Hey I was glad I could make it to today's ride. Thanks everyone for having me along.  I met a lot of cool people and look forward to doing it again when I can.  I was so busy taking pictures of everyone else's bike that I forgot to take one of my own.


----------



## Mr. Monkeyarms (Feb 19, 2019)

Thank you to those that braved the weather this month!! The sun stuck around for the start of the ride and got swallowed by the clouds as we finished and pizza at Washington Park. Chilly ride back but a lot of fun as usual!








Was hoping some bikes from Graybeard John's collection made it to the ride and was pleasantly surprised to see his daughter with a sweet Cycle Truck!

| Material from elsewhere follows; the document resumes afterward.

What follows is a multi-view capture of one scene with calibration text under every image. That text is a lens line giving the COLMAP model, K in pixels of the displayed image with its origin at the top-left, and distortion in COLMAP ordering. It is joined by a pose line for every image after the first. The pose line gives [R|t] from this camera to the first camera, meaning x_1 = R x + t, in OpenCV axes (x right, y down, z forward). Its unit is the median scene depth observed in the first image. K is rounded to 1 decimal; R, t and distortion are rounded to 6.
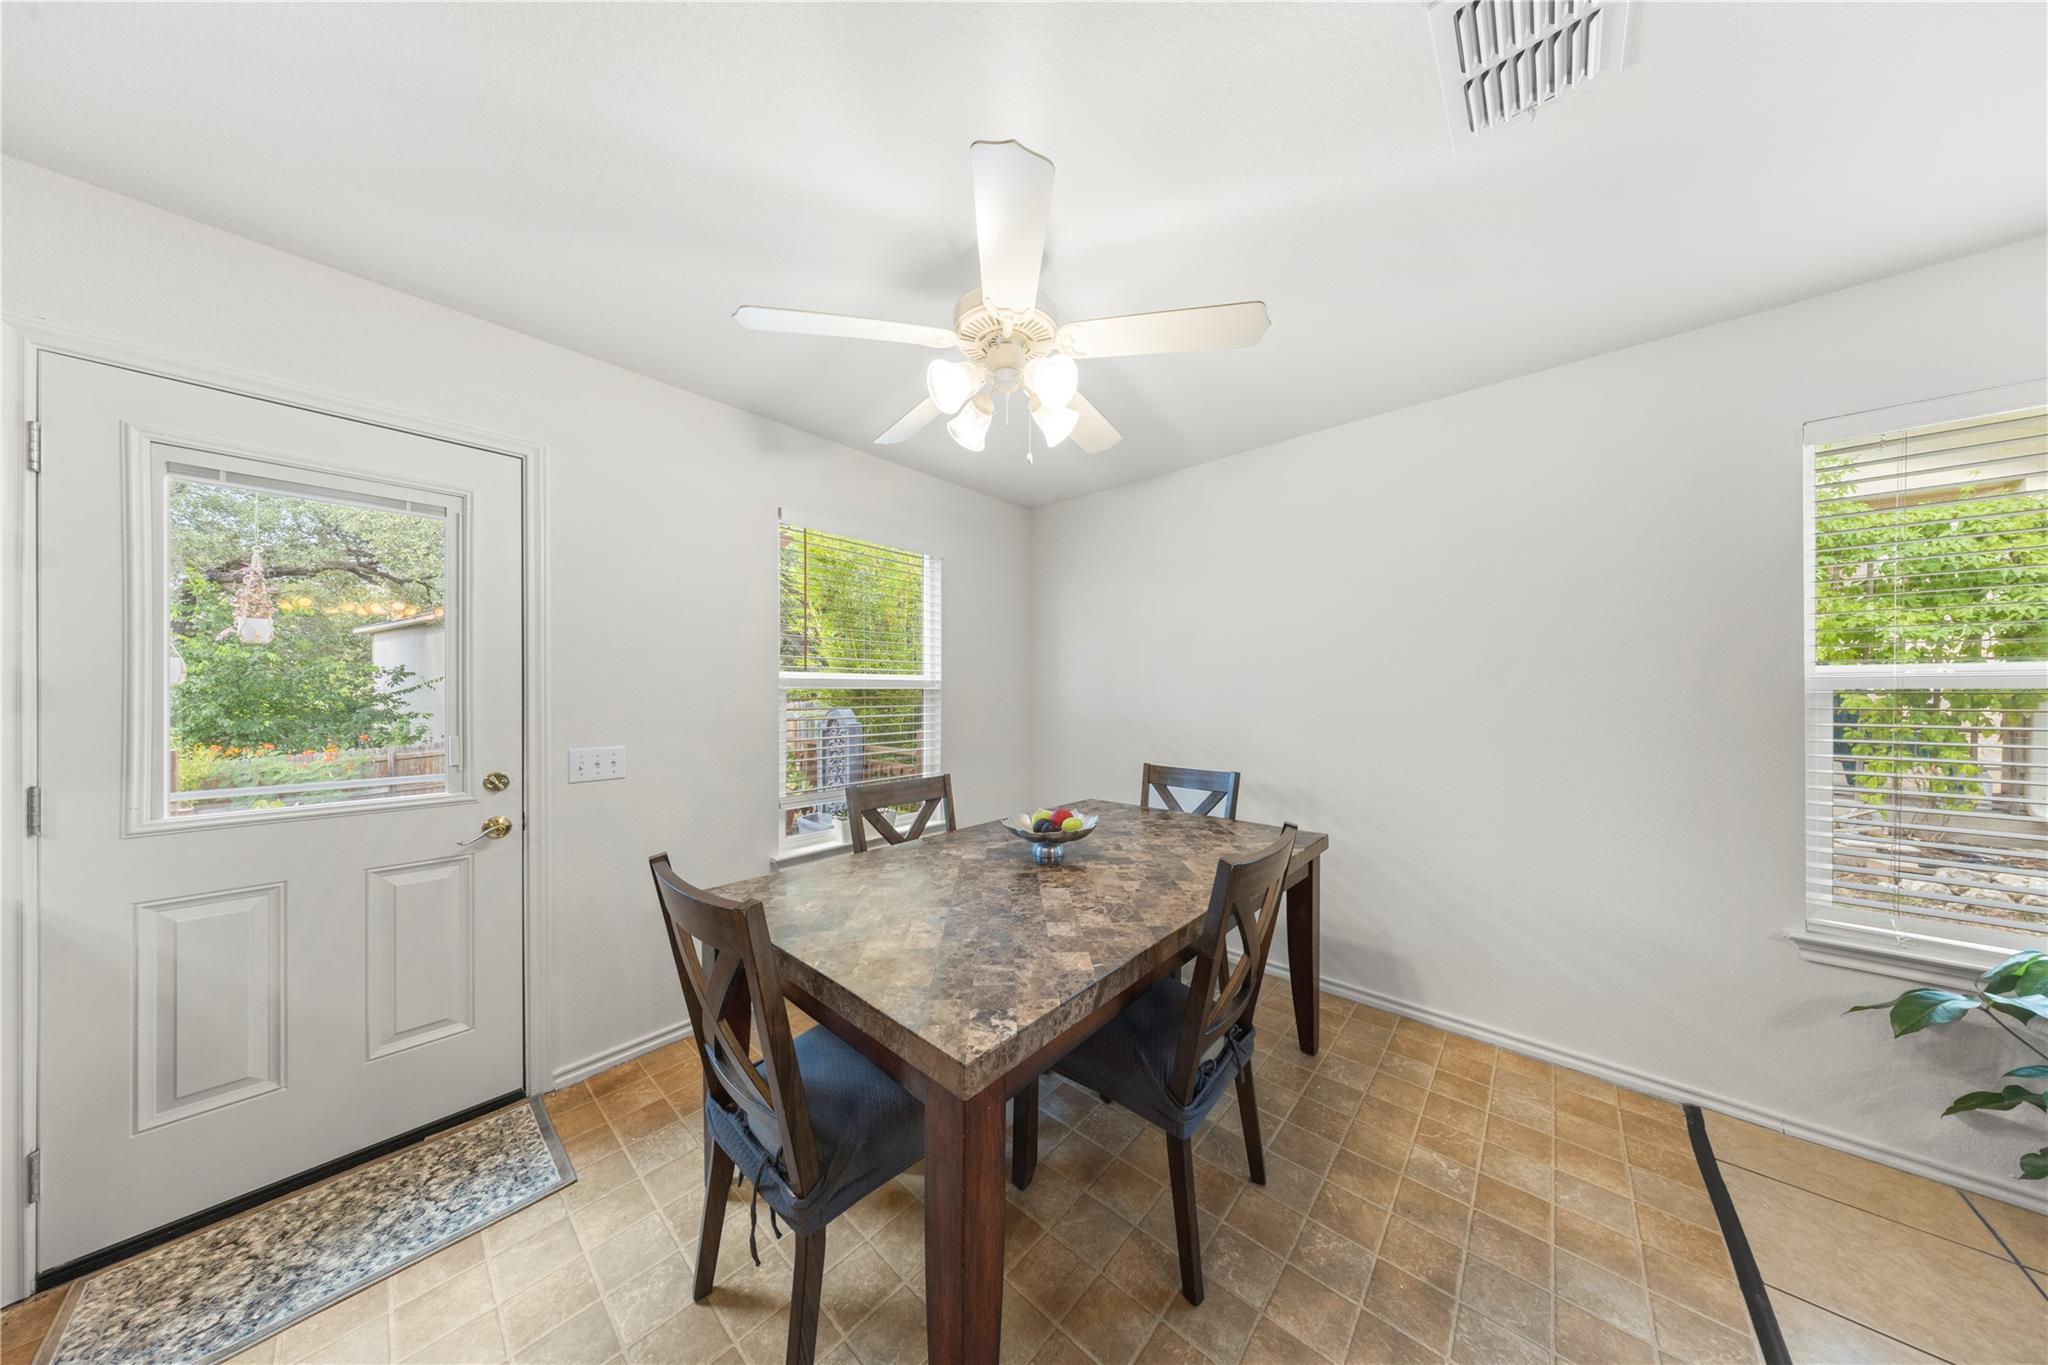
lens RADIAL K [[586.7, 0, 1030.6], [0, 586.7, 689.1], [0, 0, 1]] dist [0.005815, -0.001286]
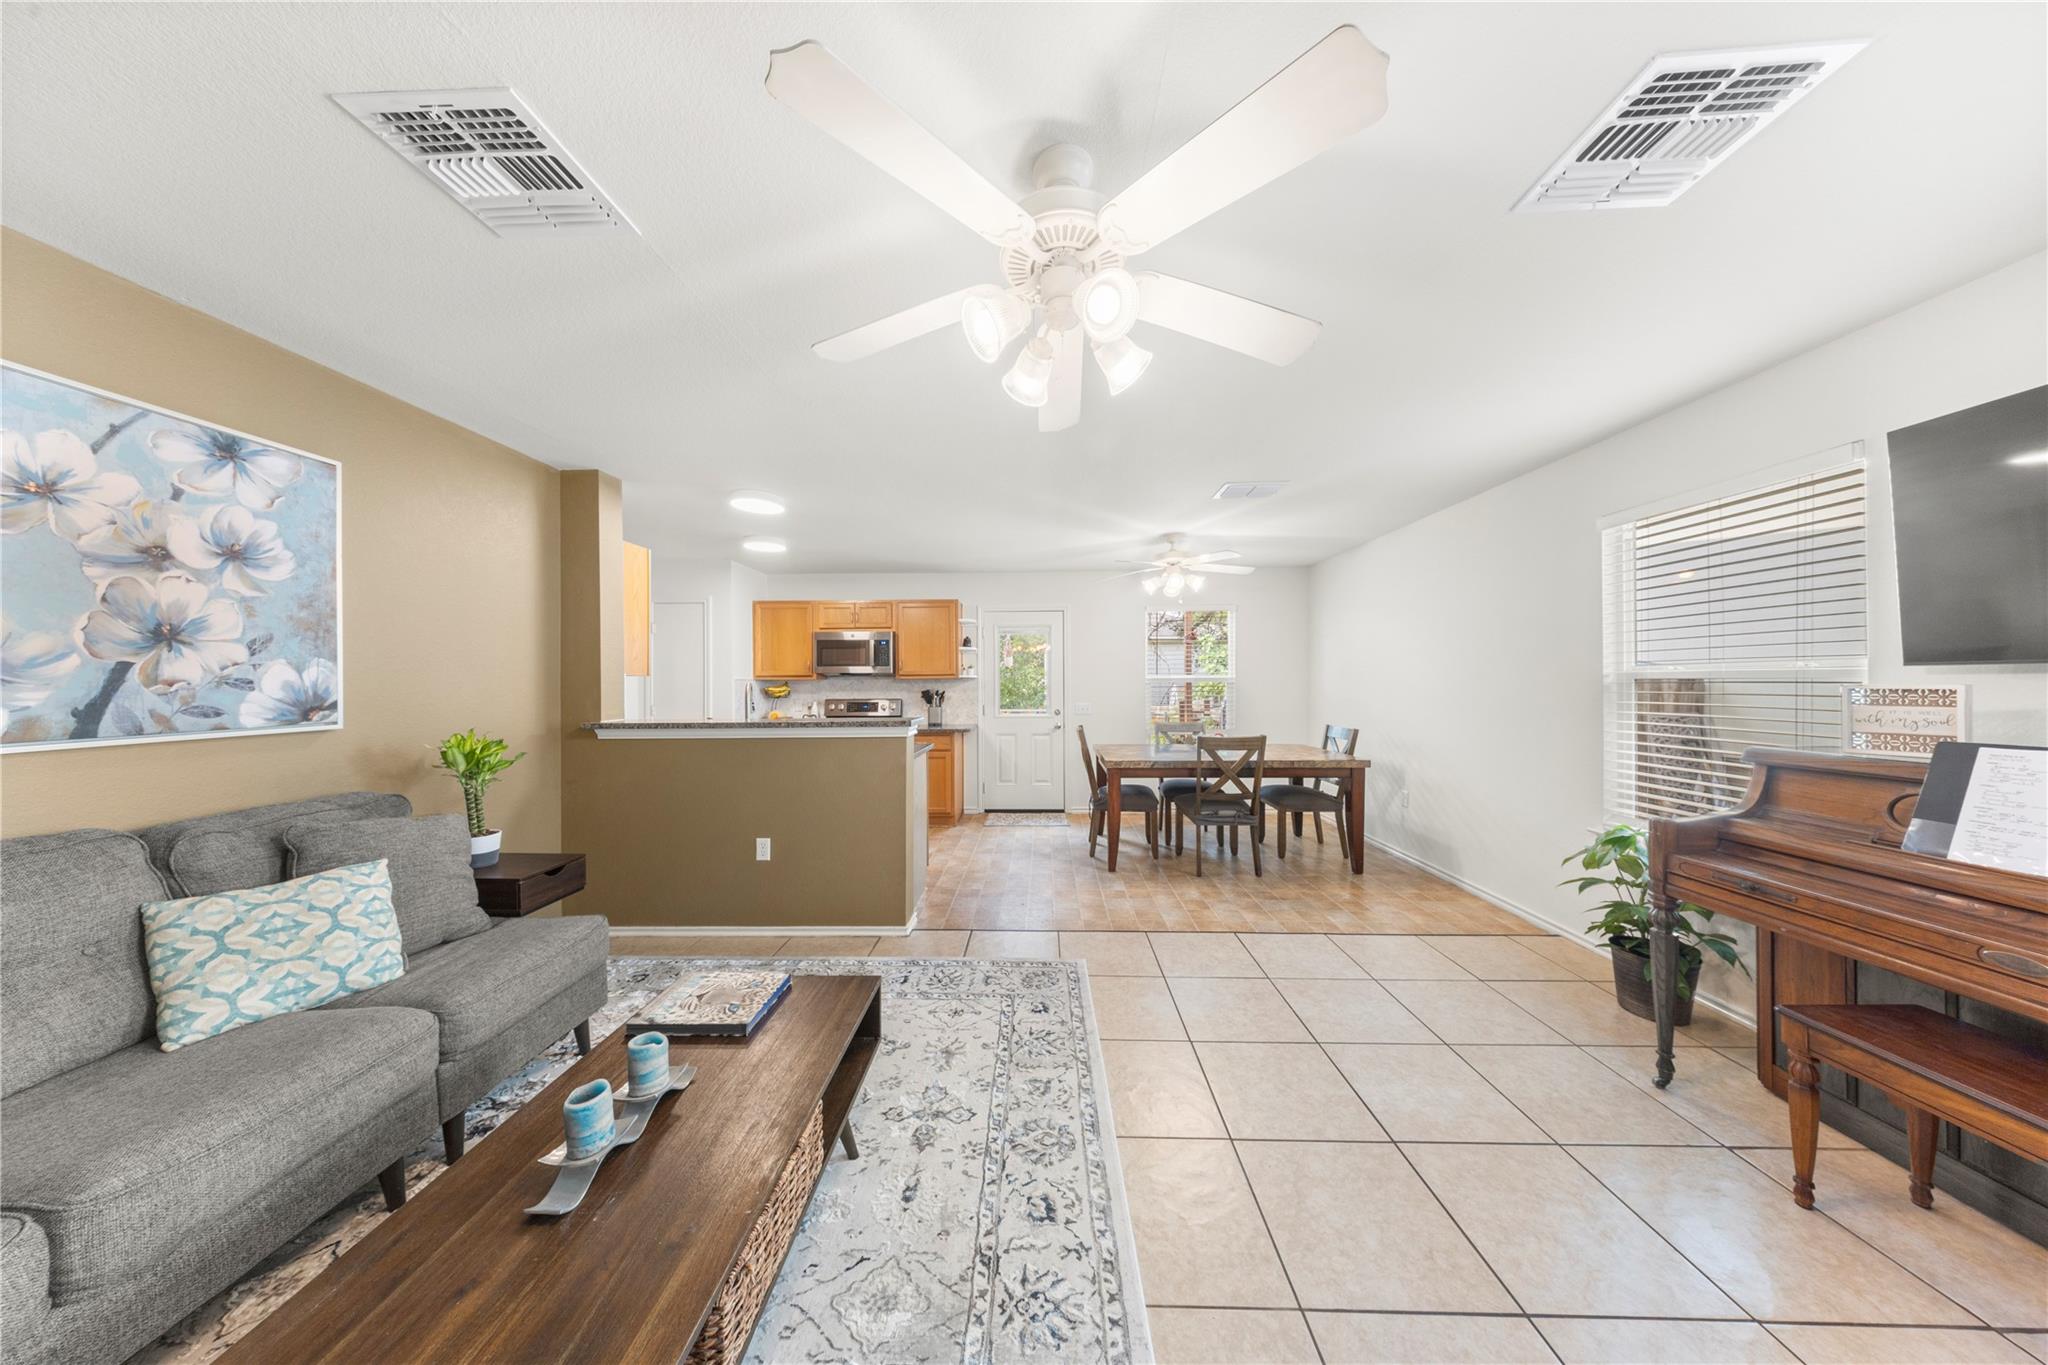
lens RADIAL K [[586.7, 0, 1029.6], [0, 586.7, 685.0], [0, 0, 1]] dist [0.005815, -0.001286]
pose [[0.643318, -0.003643, -0.765590, 1.528857], [0.008495, 0.999961, 0.002380, -0.002679], [0.765552, -0.008035, 0.643324, -1.243977]]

Thanks for a great ride! Will look forward to next month for the Graybeard John Memorial Ride!!


----------



## Old Bikes Club (Feb 22, 2019)

Mr. Monkeyarms said:


> Thank you to those that braved the weather this month!! The sun stuck around for the start of the ride and got swallowed by the clouds as we finished and pizza at Washington Park. Chilly ride back but a lot of fun as usual!
> View attachment 951700
> 
> View attachment 951701
> ...



As always,a a great a great time a great time was a great time was had a great time was had by all.


Mr. Monkeyarms said:


> I sincerely apologise for the tardiness of this invitation. If it has caused you to miss today's ride due to not being able to schedule plane tickets, lodging, etc. feel free to kick me in the shins the next time you see me.
> View attachment 950534
> 
> We meet today and every 3rd Sunday every month at Fishback Park for a show and shine and start riding at 11:00am.
> ...



 what a blast thanks Eric. always good to have new Riders along. Thanks Nathan..


----------



## Mr. Monkeyarms (Feb 22, 2019)

Old Bikes Club said:


> As always,a a great a great time a great time was a great time was had a great time was had by all.
> 
> what a blast thanks Eric. always good to have new Riders along. Thanks Nathan..




Indeed!! Always good to have new folks join the fun!


----------